Growing up in the wild makes plants tough. Wild plants evolve to survive the whims of nature and thrive in difficult conditions, including extreme climate conditions, poor soils, and pests and disease. Their better-known descendants—the domesticated plants that are critical to a healthy diet—are often not nearly as hardy. The genes that make crop wild relatives robust have the potential to make their cultivated cousins—our food plants—better prepared for a harsh climate future. But a series of new research papers show these critical plants are imperiled.

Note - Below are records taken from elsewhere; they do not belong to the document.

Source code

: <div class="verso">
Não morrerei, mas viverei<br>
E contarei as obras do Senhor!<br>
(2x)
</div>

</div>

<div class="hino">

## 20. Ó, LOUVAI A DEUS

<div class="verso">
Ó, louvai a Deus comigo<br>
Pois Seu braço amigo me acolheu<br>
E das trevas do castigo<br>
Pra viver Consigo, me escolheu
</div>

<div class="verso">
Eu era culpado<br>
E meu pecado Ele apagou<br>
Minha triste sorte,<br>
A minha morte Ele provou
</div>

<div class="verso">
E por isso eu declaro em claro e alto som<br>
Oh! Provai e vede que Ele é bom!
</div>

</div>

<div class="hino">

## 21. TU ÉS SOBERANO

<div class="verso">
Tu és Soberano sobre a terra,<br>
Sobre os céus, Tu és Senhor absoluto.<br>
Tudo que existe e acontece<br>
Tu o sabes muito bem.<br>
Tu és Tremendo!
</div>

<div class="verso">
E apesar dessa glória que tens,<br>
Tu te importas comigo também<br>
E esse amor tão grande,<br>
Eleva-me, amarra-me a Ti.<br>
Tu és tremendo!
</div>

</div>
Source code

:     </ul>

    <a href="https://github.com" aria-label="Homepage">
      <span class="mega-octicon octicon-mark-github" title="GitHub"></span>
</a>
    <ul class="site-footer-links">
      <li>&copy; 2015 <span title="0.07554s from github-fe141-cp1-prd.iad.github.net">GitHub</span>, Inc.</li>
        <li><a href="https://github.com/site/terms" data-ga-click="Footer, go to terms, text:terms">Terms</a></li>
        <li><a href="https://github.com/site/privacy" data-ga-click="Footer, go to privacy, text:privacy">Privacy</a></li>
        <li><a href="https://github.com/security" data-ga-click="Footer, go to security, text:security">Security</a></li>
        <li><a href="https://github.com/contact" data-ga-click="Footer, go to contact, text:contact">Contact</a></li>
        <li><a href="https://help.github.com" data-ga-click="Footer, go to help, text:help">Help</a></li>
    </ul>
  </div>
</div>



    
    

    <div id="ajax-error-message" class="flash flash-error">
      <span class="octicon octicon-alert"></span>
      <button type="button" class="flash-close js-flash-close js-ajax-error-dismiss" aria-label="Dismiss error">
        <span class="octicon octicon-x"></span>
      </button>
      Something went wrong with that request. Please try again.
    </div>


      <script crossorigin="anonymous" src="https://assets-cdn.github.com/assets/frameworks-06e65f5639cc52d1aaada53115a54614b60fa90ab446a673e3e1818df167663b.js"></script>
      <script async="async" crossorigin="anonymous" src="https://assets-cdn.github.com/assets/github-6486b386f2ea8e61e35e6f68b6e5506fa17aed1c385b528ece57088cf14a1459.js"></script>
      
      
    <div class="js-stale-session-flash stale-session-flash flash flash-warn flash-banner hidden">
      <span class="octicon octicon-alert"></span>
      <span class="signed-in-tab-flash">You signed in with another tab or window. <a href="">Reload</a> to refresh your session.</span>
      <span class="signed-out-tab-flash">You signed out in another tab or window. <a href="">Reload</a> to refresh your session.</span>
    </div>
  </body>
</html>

"The wild relatives of crops are one of the key tools used to breed crops adapted to hotter, colder, drier, wetter, saltier and other difficult conditions," said Colin Khoury, a scientist at the International Center for Tropical Agriculture, or CIAT. "But they are impacted by habitat destruction, over-harvesting, climate change, pollution, invasive species, and more. Some of them are sure to disappear from their natural habitats without urgent action."
Khoury and colleagues' latest focus has been on the wild relatives of vegetables, including chili peppers, lettuce, and carrots. Their most recent publication was on the distribution, conservation status and stress tolerance of wild cucurbits, or the gourd family, which includes zucchini, pumpkins, and squash. The findings were published online Dec. 10 in Plants People Planet.